REQUIRED ACTION: Given the entries that follow, write out exactly the lines starting at the one containing "- ✅ High-performance caching" and ending at the one containing "### ✅ Phase 2: Agile", both ends included, and only those.

Items from a dataset:
----------------
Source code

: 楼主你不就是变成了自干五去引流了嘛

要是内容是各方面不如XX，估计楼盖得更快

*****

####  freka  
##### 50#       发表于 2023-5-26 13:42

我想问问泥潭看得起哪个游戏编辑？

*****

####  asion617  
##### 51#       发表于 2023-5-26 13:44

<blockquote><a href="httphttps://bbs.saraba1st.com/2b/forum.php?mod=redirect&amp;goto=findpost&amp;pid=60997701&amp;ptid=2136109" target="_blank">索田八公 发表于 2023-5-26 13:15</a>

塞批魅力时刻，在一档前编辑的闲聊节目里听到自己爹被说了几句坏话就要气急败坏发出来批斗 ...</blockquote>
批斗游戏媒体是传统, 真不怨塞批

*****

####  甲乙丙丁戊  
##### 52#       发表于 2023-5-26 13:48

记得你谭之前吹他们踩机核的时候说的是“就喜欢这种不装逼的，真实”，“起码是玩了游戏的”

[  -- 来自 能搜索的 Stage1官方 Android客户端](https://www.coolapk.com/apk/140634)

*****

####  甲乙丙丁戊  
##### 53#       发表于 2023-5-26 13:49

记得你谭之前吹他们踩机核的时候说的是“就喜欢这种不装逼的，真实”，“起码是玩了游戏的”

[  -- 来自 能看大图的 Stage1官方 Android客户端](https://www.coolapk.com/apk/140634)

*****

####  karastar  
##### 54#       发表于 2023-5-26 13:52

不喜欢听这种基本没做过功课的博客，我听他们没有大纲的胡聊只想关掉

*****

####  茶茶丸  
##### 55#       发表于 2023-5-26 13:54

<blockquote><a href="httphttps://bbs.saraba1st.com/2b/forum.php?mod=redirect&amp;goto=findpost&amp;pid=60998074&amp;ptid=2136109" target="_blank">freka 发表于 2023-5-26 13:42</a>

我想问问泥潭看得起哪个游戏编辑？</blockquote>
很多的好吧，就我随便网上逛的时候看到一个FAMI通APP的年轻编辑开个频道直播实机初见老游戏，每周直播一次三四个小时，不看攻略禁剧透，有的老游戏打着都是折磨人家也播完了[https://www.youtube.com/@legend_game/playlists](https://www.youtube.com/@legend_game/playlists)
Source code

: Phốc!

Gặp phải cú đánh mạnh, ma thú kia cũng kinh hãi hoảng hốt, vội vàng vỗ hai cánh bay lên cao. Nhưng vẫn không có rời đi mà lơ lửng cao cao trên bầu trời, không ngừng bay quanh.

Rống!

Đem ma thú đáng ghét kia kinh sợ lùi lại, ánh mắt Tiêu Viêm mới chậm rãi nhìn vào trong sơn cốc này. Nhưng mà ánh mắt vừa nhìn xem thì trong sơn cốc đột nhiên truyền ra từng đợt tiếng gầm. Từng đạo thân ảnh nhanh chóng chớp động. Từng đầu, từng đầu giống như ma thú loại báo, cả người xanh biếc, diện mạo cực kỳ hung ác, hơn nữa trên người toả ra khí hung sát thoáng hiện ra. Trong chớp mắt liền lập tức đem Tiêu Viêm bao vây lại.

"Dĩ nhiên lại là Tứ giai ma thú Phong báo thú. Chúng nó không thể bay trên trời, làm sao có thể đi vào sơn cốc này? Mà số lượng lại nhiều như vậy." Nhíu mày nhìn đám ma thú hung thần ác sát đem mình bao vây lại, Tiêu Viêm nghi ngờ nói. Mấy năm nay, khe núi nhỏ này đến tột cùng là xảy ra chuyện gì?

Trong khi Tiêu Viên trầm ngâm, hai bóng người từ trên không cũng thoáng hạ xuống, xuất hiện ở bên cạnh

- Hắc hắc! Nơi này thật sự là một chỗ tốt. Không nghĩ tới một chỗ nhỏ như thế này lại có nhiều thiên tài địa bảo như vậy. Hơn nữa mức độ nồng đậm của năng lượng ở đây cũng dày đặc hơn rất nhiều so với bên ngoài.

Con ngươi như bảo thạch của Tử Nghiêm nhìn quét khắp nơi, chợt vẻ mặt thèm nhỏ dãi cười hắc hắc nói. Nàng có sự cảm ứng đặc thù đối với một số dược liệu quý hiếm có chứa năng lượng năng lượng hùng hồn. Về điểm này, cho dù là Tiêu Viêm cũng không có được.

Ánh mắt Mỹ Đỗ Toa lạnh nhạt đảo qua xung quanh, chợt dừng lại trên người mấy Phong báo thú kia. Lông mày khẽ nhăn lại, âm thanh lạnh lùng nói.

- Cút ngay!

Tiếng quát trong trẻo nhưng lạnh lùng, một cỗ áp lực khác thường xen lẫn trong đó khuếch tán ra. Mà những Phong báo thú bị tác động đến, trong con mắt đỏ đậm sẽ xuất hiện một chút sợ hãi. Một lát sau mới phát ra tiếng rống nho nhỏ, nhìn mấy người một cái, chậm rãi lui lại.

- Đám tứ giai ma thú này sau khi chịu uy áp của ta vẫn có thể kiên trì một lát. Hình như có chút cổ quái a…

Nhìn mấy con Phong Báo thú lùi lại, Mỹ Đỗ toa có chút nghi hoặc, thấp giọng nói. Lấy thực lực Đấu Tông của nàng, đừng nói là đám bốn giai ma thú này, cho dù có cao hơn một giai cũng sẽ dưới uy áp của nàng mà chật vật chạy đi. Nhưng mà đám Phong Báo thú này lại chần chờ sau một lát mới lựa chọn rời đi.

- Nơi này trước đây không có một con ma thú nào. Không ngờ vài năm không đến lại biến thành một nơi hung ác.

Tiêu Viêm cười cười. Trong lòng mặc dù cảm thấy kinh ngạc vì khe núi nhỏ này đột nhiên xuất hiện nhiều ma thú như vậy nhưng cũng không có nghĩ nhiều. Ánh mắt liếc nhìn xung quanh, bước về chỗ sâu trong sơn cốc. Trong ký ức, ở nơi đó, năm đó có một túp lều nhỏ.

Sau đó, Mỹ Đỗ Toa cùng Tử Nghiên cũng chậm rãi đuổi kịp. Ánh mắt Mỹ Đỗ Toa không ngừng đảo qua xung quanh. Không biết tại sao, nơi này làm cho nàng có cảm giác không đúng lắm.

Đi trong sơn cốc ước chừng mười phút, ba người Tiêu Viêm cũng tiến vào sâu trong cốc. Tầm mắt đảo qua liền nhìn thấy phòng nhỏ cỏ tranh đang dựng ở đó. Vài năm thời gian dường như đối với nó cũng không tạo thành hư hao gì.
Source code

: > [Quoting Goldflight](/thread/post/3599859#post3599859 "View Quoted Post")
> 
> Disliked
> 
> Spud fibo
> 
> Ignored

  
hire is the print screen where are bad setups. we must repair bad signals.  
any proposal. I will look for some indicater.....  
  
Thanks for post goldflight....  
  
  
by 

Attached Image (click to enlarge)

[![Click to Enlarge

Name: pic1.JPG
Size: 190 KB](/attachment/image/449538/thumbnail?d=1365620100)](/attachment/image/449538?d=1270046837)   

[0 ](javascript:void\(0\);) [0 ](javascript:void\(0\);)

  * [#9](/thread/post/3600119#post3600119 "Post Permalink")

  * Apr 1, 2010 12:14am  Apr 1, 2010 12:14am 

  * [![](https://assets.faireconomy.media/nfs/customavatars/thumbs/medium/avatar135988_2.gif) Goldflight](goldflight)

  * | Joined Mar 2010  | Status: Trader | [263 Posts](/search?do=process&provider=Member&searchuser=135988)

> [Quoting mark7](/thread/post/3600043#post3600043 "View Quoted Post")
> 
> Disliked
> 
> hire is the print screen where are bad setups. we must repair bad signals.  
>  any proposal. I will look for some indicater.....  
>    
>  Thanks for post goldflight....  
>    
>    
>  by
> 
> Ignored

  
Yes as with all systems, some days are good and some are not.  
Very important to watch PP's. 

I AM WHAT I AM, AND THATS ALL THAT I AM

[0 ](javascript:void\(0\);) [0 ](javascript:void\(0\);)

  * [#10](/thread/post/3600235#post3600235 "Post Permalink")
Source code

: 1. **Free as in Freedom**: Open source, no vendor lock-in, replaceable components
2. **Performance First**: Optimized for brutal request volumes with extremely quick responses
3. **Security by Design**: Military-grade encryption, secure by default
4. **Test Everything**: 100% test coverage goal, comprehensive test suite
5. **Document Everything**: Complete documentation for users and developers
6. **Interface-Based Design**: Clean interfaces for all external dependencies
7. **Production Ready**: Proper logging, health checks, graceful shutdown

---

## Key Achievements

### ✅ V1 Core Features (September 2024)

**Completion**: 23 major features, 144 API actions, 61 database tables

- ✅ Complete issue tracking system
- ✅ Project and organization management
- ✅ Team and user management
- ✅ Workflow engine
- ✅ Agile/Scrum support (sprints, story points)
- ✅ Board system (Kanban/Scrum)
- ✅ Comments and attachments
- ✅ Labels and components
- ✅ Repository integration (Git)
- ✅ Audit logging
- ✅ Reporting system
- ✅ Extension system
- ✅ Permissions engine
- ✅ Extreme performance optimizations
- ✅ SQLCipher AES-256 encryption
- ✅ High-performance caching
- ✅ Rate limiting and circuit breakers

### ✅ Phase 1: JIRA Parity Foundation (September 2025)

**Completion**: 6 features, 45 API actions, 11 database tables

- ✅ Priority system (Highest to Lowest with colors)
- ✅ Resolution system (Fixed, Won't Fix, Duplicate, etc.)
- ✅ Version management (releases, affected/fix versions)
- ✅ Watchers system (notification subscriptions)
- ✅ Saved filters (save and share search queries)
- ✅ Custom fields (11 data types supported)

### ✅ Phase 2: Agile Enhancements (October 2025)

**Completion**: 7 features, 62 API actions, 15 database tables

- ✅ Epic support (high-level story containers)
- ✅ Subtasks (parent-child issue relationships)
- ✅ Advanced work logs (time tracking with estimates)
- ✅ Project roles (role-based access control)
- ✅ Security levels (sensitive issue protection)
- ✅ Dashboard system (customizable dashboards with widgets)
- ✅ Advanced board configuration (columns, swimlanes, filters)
----------------
RESPONSE BELOW:
- ✅ High-performance caching
- ✅ Rate limiting and circuit breakers

### ✅ Phase 1: JIRA Parity Foundation (September 2025)

**Completion**: 6 features, 45 API actions, 11 database tables

- ✅ Priority system (Highest to Lowest with colors)
- ✅ Resolution system (Fixed, Won't Fix, Duplicate, etc.)
- ✅ Version management (releases, affected/fix versions)
- ✅ Watchers system (notification subscriptions)
- ✅ Saved filters (save and share search queries)
- ✅ Custom fields (11 data types supported)

### ✅ Phase 2: Agile Enhancements (October 2025)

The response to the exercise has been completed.